Monday Mar 28, 2022
Pope Francis on Monday heard first-hand the horrors of abuse committed at church-run residential schools in Canada, as Indigenous delegations pressed him for an apology.
Indigenous, Metis and Inuit survivors are visiting the Vatican this week for meetings with the pope about the scandal that has rocked the Catholic Church.
More than 1,300 unmarked graves have been discovered since last May at church-run schools attended by Canada's Indigenous children as part of a government policy of forced assimilation.
"The pope listened... (he) heard just three of the many stories we have to share," Cassidy Caron, president of the Metis National Council, told journalists in front of St Peter's Square.
Francis also held a private audience with representatives of the Inuit Tapiriit Kanatami.
The 85-year-old pontiff is scheduled to receive a delegation from the Assembly of First Nations on Thursday, before a final group meeting on Friday.
The Catholic Church in Canada has apologised "unequivocally" to Canada's Indigenous peoples for a century of abuses at church-run residential schools.

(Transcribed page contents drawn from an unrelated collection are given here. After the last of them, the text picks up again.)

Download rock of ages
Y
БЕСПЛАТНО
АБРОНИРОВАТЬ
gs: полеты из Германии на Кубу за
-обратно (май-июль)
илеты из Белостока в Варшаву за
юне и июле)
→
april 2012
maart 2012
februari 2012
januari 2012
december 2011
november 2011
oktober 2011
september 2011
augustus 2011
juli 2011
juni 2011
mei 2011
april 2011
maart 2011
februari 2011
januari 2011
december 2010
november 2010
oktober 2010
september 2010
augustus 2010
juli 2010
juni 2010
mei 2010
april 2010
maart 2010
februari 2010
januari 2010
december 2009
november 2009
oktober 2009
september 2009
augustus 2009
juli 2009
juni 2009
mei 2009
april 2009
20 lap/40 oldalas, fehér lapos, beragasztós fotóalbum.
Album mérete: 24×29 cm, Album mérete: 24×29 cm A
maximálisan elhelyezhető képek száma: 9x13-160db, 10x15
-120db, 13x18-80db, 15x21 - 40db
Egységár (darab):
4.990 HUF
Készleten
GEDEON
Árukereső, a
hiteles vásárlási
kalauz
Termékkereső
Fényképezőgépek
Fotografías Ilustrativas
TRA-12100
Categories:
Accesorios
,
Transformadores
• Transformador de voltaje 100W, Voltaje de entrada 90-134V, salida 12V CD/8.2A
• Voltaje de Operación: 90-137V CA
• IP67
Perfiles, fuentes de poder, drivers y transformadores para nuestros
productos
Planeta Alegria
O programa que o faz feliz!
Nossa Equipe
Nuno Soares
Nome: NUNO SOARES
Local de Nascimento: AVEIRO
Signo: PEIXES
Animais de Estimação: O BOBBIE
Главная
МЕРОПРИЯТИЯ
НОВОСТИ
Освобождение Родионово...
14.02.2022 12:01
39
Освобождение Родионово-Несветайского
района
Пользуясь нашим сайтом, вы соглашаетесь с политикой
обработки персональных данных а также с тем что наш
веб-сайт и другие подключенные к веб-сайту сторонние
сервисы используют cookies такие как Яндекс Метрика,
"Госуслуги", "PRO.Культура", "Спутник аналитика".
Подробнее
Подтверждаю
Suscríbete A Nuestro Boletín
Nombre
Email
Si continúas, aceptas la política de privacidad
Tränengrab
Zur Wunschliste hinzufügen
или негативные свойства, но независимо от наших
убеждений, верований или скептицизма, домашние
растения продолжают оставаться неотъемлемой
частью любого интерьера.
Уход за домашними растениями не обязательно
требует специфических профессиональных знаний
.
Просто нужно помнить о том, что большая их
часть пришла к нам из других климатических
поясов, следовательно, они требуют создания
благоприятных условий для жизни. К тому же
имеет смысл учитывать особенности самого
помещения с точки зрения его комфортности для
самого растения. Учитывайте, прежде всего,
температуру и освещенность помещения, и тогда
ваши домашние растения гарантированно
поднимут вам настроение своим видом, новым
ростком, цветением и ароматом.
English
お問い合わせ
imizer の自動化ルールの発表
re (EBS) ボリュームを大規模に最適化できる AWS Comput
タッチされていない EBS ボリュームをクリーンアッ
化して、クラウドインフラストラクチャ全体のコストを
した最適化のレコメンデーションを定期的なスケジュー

Francis has also expressed his "pain" at the scandal -- but has not gone so far as to offer an apology himself.
"We really truly hoped that... (at) this meeting today, that the pope would listen... and hopefully bring an apology when he does arrive in Canada," Caron said.
According to Canadian bishops, Francis has indicated a willingness to visit Canada, though no date has yet been set.
Caron said the pope had echoed the Metis' request for "truth, justice and healing", saying she took that as a sign of "a personal commitment".
Some 150,000 Indigenous, Metis and Inuit children were enrolled from the late 1800s to the 1990s in 139 of the residential schools across Canada, spending months or years isolated from their families, language and culture.
Many were physically and sexually abused by headmasters and teachers, and thousands are believed to have died of disease, malnutrition or neglect.
A truth and reconciliation commission concluded in 2015 the failed government policy amounted to "cultural genocide."
The 32 delegates visiting the Vatican say an apology from Francis in Canada would be "an important step" in the healing process.